Notre vie avant le confinement n’avait rien de robotique, nous nous occupions de nos enfants, nous consommions peu, nous travaillions au respect de la vie, celle de l’individu et de tout ce qui est vivant. Certains se disent soulagés de ce rythme effréné qui s’arrête, peut-être fallait-il s’arrêter et se poser les questions avant ? Faut-il passer par la déresponsabilisation (c’est ce qui se passe lorsque notre conduite nous est dictée par une loi extérieure à nous-même) pour vivre comme on le désirait ? Non, après, si cela peut provoquer des prises de conscience, tant mieux, parce qu’il y aura un après-confinement et qu’il sera temps de s’en souvenir, individuellement.
L’effet papillon
Voilà une autre révélation du confinement : La Lisière, L’Éclos et les autres associations s’occupent du réveil des individus, pas des mesures collectives. C’est un aspect qui rend les choses encore plus inconfortables : pas de grands concepts, de révolution collective ni de solutions universelles, uniquement le réveil individuel.
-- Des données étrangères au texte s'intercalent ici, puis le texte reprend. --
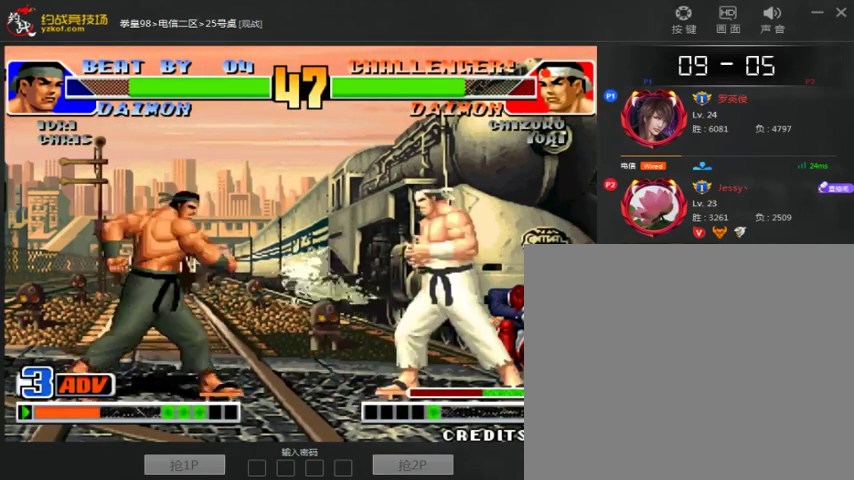
{"dt_ms": 500, "buttons": [], "left_stick": "down-left", "events": [[100, "B", "up"], [133, "left_stick", "left"], [500, "left_stick", "down-left"]]}
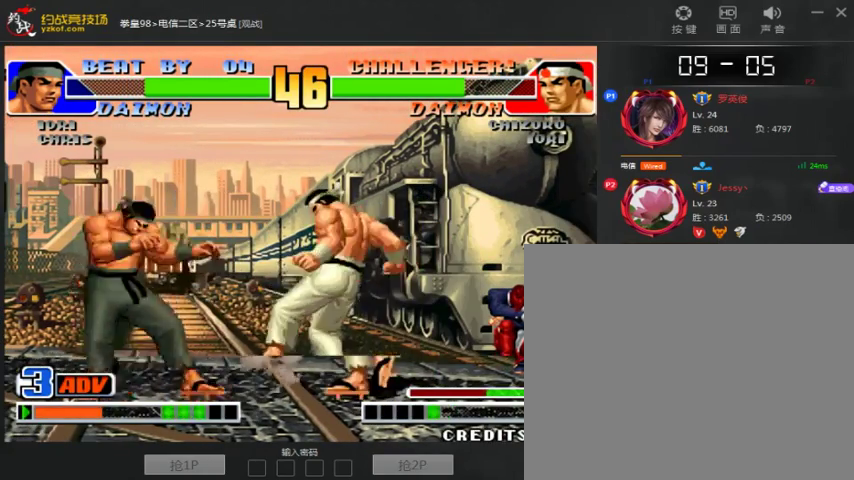
{"dt_ms": 500, "buttons": [], "left_stick": "center", "events": [[200, "B", "down"], [200, "left_stick", "right"], [300, "B", "up"], [500, "left_stick", "center"]]}
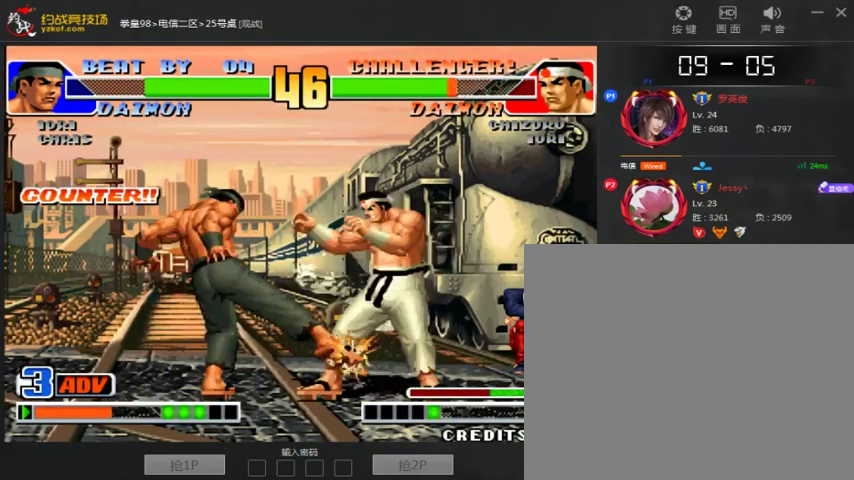
{"dt_ms": 500, "buttons": ["A"], "left_stick": "center", "events": [[33, "left_stick", "left"], [200, "left_stick", "right"], [300, "left_stick", "center"], [500, "A", "down"]]}
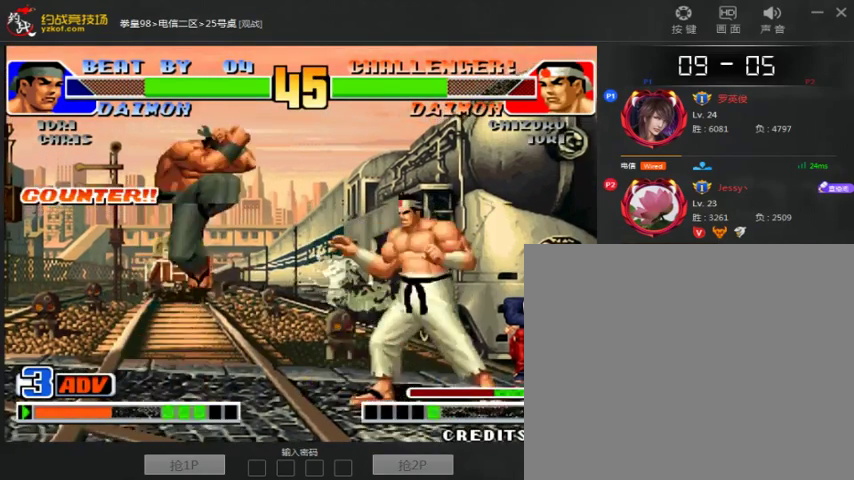
{"dt_ms": 500, "buttons": [], "left_stick": "down-left", "events": [[133, "A", "up"], [300, "left_stick", "down-left"]]}
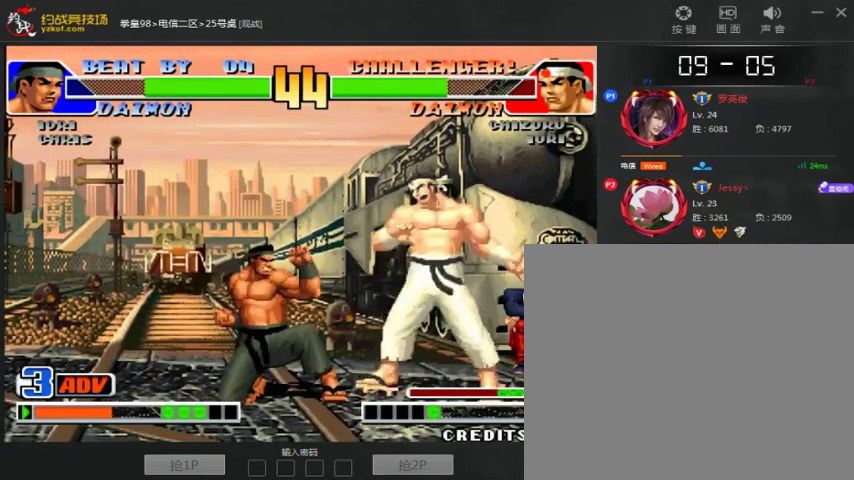
{"dt_ms": 500, "buttons": ["A"], "left_stick": "down-left", "events": [[100, "C", "down"], [267, "C", "up"], [333, "A", "down"]]}
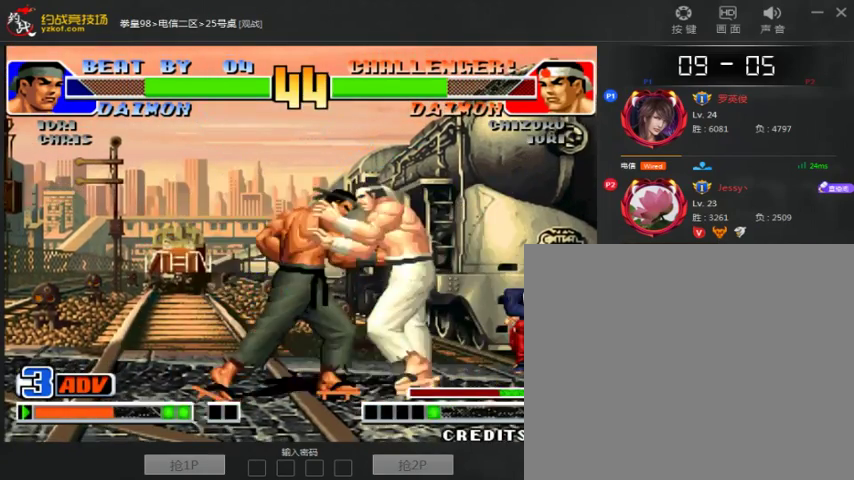
{"dt_ms": 500, "buttons": ["C"], "left_stick": "right", "events": [[100, "left_stick", "center"], [167, "A", "up"], [200, "left_stick", "down-right"], [267, "A", "down"], [367, "A", "up"], [400, "left_stick", "left"], [500, "C", "down"], [500, "left_stick", "right"]]}
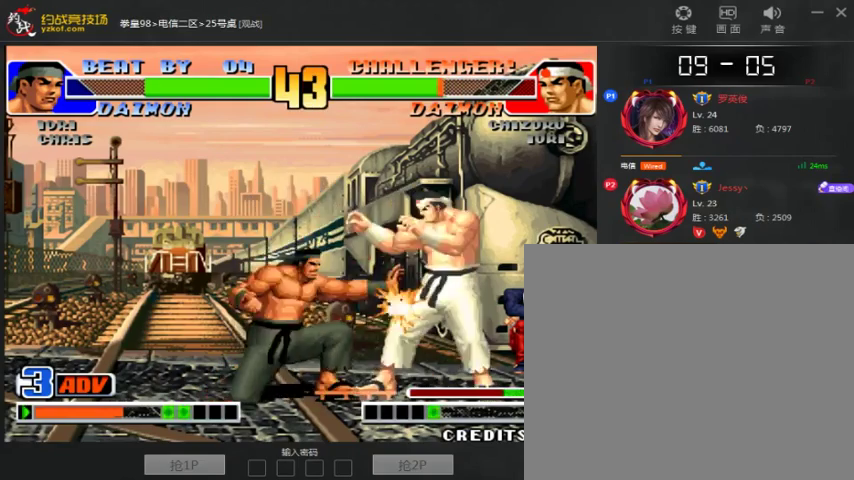
{"dt_ms": 500, "buttons": [], "left_stick": "center", "events": [[100, "C", "up"], [167, "A", "down"], [367, "A", "up"], [500, "left_stick", "center"]]}
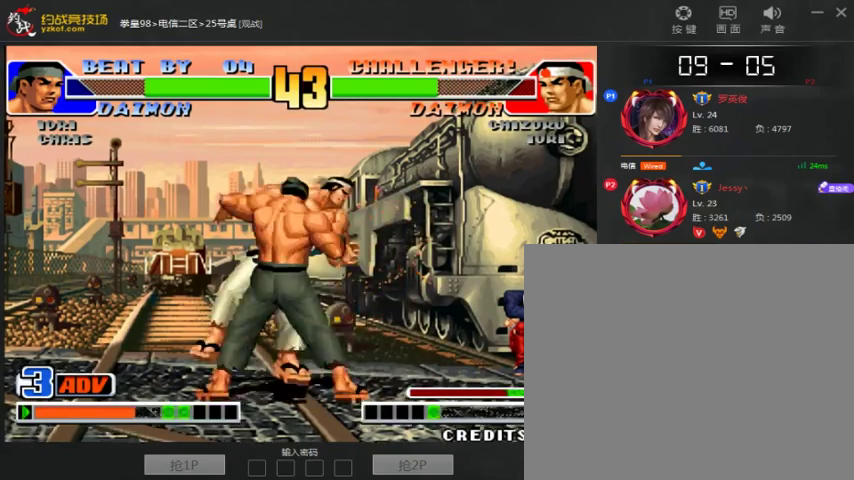
{"dt_ms": 500, "buttons": ["A"], "left_stick": "center", "events": [[300, "A", "down"]]}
Effectivement, La Lisière et L’Éclos réunissent des groupes d’une dizaine de personnes, mais pas pour en faire des clans dans lesquels on vit pense et agit de la même façon. Cela représente un handicap de taille lorsqu’on souhaiterait trouver une solution, donner une direction et que tout le monde suive ! Il devient impossible d’entraîner les foules derrière soi en criant “Tous non-scos, démocratie, féminisme, écologie!” et pourtant parfois ça ferait du bien.
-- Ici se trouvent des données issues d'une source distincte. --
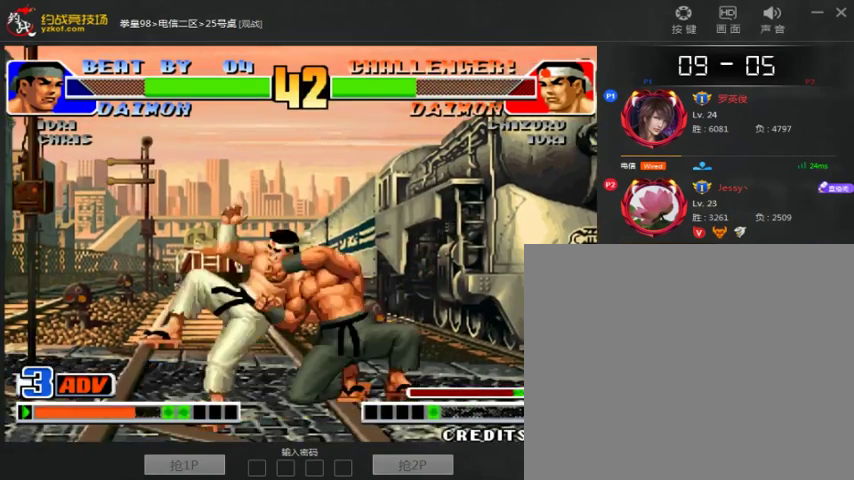
{"dt_ms": 500, "buttons": [], "left_stick": "center", "events": [[233, "A", "down"], [467, "A", "up"]]}
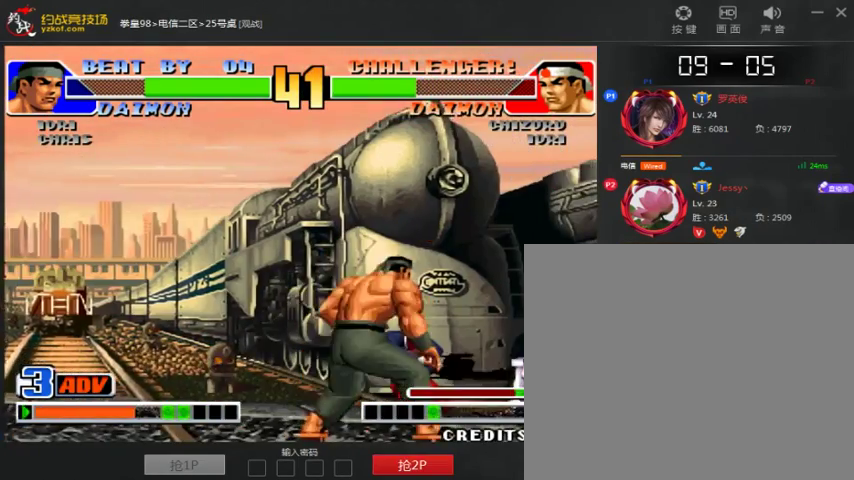
{"dt_ms": 500, "buttons": ["A", "B", "C"], "left_stick": "right", "events": [[33, "left_stick", "right"], [433, "A", "down"], [433, "B", "down"], [433, "C", "down"]]}
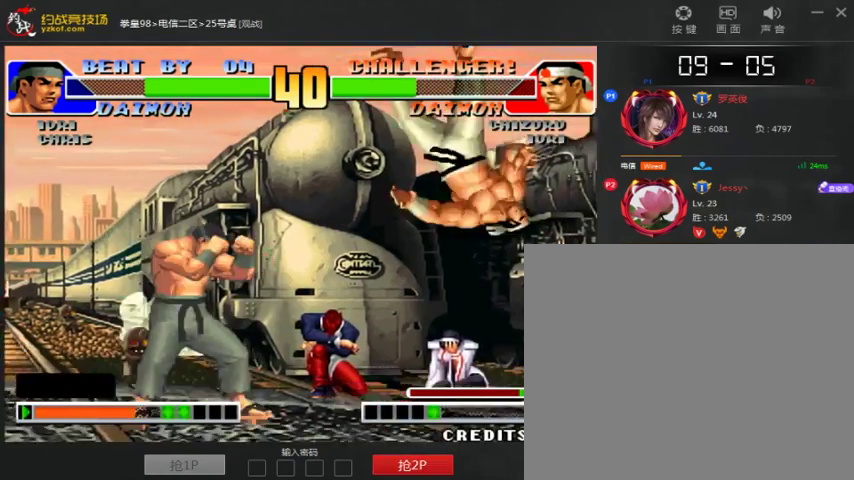
{"dt_ms": 500, "buttons": [], "left_stick": "right", "events": [[133, "left_stick", "center"], [233, "left_stick", "right"], [333, "B", "up"], [333, "C", "up"], [367, "A", "up"]]}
Mais ce n’est pas possible, parce que lorsqu’on cultive l’autonomie, on cultive aussi les différences, les nuances, les sensibilités particulières, et chacun fait son chemin, à sa manière. Cela ne donne lieu qu’à des hésitations, tâtonnements, petites révélations et infimes changements de cap individuels mais finalement, n’est-ce pas ce qui nous permet d’éviter la tragédie de “La Ferme des animaux” (3) ? Si les interactions collectives sont profondément indispensables et fécondes, les positionnements et prises de conscience durables sont individuels.
La Lisière et L’éclos ne réunissent pas des centaines de personnes et n’ont pas révélé LE programme idéal pour tous, ils ne concernent que quelques individus. C’est parfois déprimant lorsqu’on souhaiterait changer le monde, agir, mais il existe une autre voie que celle des mouvements de foule : l’effet papillon. Quelques personnes qui connaissent un autre rapport à la vie, aux apprentissages, à l’expression, c’est le début d’un changement.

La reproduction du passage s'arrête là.